───── Text block

Becerra, a native of Mexico City, runs El Mil Amores as a family affair. Nine of her relatives, including her mom and sister, work there. (Her smiley 8-month-old daughter Romina — perhaps a future employee — is often at the restaurant, being passed from aunt to uncle to cousin.) Becerra’s stepdad, Francisco “Chucky” Castro, is the chef and will oversee the new location. The second location also comes with family ties: Becerra’s uncle ran Regalito for 20 years.
Fittingly, the new location will be called El Mil Amores Regalito — the main difference being a focus on dinner and weekend brunch. Becerra’s recipes pull from the repertoire of her grandmother, an unofficial consultant for the new outpost. She asked Becerra, “‘Why don’t you put the pork feet on the menu? It’s a really good dish.” Thus, pig trotters in salsa verde ($19) with chicharrones and nopales are served with house-made corn tortillas.

──────────
───── Information shown

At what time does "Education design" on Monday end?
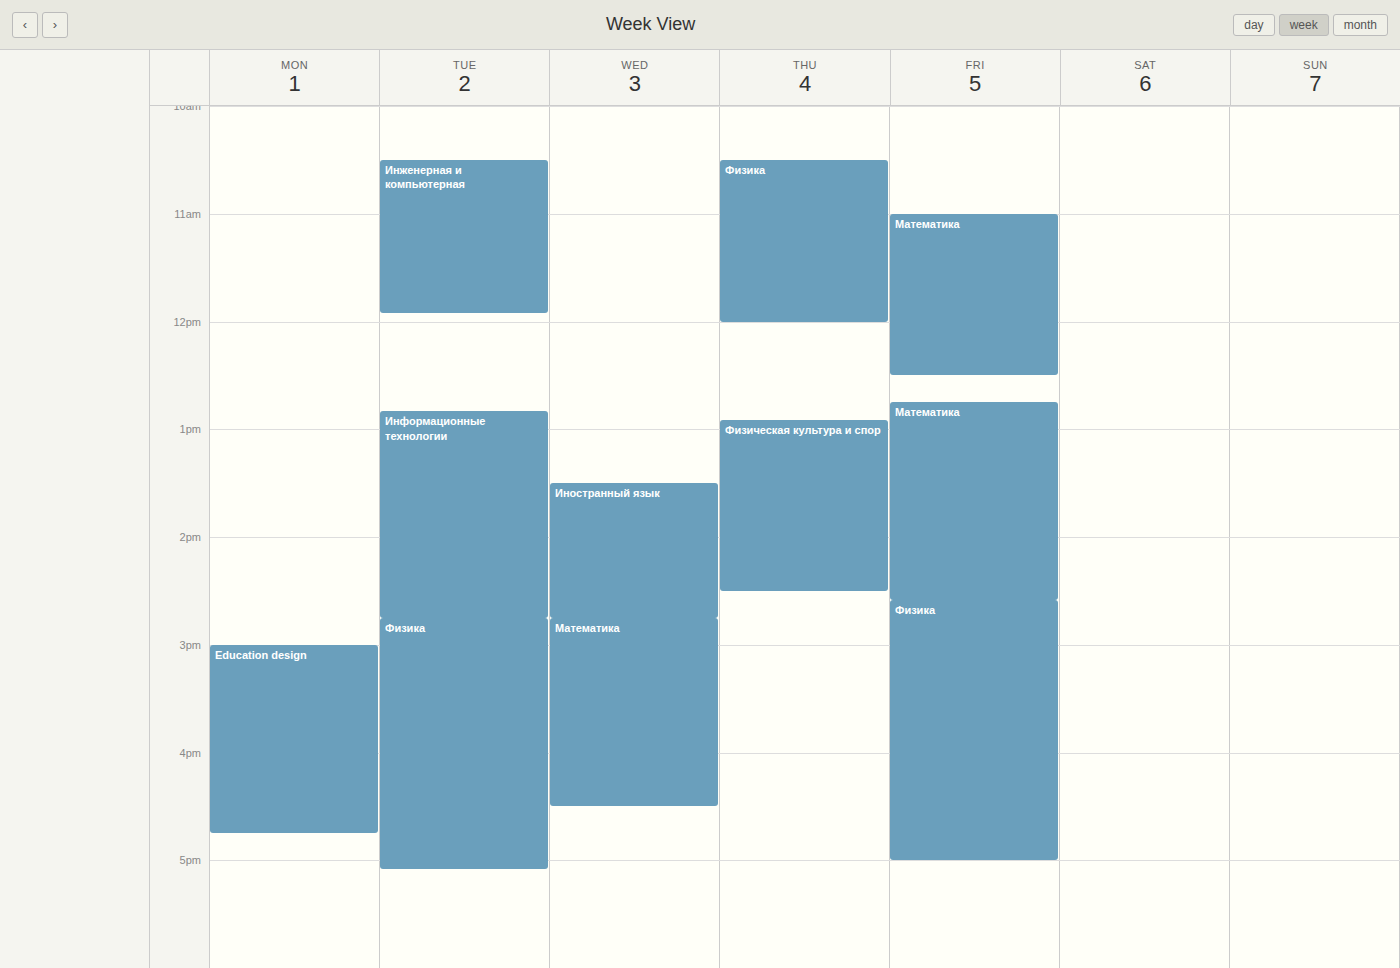
16:45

──────────

Exercises:
- 1) Decide whether each statement agrees with the El Mil Amores text, answering yes or no and quoting the words of the text that settle it: (a) Becerra's stepdad is the chef. (b) Becerra's uncle ran Regalito for ten years. (c) The new location will focus on breakfast and lunch.
- 2) Answer these questions from the El Mil Amores text.
(a) How many of Becerra's relatives work at El Mil Amores?
(b) What is the name of Becerra's daughter?
(c) What is the price of the pig trotters in salsa verde?
- 3) Reproduce word for word the part of the El Mil Amores text starting with "Becerra, a native" and going on through "for 20 years.".
The data stand apart from the El Mil Amores text and have nothing to do with it.

Answers to the exercises:
- 1)
(a) Yes: "Becerra’s stepdad, Francisco “Chucky” Castro, is the chef"
(b) No: "Becerra’s uncle ran Regalito for 20 years."
(c) No: "the main difference being a focus on dinner and weekend brunch"

- 2)
(a) Nine
(b) Romina
(c) $19

- 3)
Becerra, a native of Mexico City, runs El Mil Amores as a family affair. Nine of her relatives, including her mom and sister, work there. (Her smiley 8-month-old daughter Romina — perhaps a future employee — is often at the restaurant, being passed from aunt to uncle to cousin.) Becerra’s stepdad, Francisco “Chucky” Castro, is the chef and will oversee the new location. The second location also comes with family ties: Becerra’s uncle ran Regalito for 20 years.